(Data to examine Opens)
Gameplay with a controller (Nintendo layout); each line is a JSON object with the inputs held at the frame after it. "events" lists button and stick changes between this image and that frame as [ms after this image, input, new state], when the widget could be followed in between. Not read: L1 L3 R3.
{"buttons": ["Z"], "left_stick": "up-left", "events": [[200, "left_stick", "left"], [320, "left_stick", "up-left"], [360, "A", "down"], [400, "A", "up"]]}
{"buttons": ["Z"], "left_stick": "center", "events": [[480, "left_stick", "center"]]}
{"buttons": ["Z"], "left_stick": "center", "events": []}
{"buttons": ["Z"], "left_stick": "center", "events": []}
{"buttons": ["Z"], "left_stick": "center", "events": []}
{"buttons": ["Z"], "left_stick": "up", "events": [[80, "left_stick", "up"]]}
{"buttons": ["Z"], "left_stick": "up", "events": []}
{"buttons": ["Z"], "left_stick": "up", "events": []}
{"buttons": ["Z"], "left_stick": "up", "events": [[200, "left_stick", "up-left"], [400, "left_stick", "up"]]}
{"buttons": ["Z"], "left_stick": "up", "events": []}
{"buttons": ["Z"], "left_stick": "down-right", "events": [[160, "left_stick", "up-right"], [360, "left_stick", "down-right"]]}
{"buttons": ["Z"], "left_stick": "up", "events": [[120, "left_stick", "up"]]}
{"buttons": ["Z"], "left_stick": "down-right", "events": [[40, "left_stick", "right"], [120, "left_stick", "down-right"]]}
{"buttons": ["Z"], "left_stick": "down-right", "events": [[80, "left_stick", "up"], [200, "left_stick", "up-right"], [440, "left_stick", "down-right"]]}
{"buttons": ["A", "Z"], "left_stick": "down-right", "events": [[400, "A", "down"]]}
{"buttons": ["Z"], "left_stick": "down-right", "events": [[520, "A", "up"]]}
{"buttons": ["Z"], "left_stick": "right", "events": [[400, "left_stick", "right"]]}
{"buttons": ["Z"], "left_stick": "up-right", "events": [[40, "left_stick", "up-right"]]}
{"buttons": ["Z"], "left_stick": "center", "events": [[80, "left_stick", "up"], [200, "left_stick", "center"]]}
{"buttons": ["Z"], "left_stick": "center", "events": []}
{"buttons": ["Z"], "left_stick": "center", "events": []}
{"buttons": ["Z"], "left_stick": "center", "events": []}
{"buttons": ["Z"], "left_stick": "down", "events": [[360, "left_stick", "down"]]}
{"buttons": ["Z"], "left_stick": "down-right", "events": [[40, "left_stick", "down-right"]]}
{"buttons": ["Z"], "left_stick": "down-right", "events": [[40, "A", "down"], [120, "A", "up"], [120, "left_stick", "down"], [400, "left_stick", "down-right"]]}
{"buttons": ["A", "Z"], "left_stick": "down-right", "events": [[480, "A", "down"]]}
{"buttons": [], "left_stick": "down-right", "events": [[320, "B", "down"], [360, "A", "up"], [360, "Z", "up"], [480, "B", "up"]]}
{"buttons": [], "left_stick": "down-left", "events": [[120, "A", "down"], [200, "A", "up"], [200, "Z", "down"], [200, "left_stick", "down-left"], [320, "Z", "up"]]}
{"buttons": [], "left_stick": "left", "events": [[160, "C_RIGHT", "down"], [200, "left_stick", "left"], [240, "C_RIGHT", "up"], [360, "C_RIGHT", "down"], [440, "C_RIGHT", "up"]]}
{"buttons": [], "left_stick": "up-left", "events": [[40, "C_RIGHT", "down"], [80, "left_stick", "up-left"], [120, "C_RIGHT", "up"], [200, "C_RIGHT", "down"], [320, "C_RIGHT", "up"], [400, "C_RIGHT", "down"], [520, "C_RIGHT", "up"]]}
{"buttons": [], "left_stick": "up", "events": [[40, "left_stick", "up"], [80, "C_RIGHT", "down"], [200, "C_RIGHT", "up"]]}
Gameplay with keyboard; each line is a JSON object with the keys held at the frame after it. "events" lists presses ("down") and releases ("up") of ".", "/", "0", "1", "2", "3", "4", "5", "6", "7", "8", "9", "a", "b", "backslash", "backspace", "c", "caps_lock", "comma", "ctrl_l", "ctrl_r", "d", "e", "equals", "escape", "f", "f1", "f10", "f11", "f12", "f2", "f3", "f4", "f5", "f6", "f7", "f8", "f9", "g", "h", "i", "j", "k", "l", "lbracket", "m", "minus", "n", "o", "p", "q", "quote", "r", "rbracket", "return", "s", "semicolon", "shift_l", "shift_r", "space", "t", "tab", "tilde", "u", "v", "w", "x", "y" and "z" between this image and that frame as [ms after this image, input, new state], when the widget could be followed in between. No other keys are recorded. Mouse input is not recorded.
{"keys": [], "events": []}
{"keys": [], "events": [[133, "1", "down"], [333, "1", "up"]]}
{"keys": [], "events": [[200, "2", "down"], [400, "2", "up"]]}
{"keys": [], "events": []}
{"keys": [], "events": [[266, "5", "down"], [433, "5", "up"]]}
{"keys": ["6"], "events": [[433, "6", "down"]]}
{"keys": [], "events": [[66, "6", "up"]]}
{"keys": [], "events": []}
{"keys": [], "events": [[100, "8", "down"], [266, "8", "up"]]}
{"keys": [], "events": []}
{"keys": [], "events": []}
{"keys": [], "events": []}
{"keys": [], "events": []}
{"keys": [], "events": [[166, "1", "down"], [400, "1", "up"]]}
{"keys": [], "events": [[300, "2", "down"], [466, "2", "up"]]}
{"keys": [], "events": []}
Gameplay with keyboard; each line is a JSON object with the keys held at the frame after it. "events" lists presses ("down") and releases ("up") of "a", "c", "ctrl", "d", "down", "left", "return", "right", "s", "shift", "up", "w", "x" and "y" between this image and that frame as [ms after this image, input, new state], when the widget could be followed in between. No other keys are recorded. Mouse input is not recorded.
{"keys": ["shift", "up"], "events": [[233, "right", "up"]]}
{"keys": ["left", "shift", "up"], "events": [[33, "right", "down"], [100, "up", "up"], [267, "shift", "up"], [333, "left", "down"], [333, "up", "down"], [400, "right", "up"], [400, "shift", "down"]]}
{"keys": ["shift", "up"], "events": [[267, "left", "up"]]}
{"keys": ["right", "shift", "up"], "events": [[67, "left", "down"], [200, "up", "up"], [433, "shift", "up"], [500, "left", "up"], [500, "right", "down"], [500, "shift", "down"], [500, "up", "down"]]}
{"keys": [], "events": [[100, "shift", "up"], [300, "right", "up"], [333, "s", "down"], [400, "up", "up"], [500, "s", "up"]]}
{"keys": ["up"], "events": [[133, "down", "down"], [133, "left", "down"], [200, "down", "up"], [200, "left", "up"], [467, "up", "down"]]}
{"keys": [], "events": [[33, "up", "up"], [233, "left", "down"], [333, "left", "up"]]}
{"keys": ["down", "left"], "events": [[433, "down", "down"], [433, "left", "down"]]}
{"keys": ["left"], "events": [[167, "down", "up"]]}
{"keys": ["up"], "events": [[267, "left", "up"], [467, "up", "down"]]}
(Data to examine Closes)
Your goal => Wherever the string "each" appears in the listing above, show the whole line.

Solution to this exercise =>
Gameplay with a controller (Nintendo layout); each line is a JSON object with the inputs held at the frame after it. "events" lists button and stick changes between this image and that frame as [ms after this image, input, new state], when the widget could be followed in between. Not read: L1 L3 R3.
Gameplay with keyboard; each line is a JSON object with the keys held at the frame after it. "events" lists presses ("down") and releases ("up") of ".", "/", "0", "1", "2", "3", "4", "5", "6", "7", "8", "9", "a", "b", "backslash", "backspace", "c", "caps_lock", "comma", "ctrl_l", "ctrl_r", "d", "e", "equals", "escape", "f", "f1", "f10", "f11", "f12", "f2", "f3", "f4", "f5", "f6", "f7", "f8", "f9", "g", "h", "i", "j", "k", "l", "lbracket", "m", "minus", "n", "o", "p", "q", "quote", "r", "rbracket", "return", "s", "semicolon", "shift_l", "shift_r", "space", "t", "tab", "tilde", "u", "v", "w", "x", "y" and "z" between this image and that frame as [ms after this image, input, new state], when the widget could be followed in between. No other keys are recorded. Mouse input is not recorded.
Gameplay with keyboard; each line is a JSON object with the keys held at the frame after it. "events" lists presses ("down") and releases ("up") of "a", "c", "ctrl", "d", "down", "left", "return", "right", "s", "shift", "up", "w", "x" and "y" between this image and that frame as [ms after this image, input, new state], when the widget could be followed in between. No other keys are recorded. Mouse input is not recorded.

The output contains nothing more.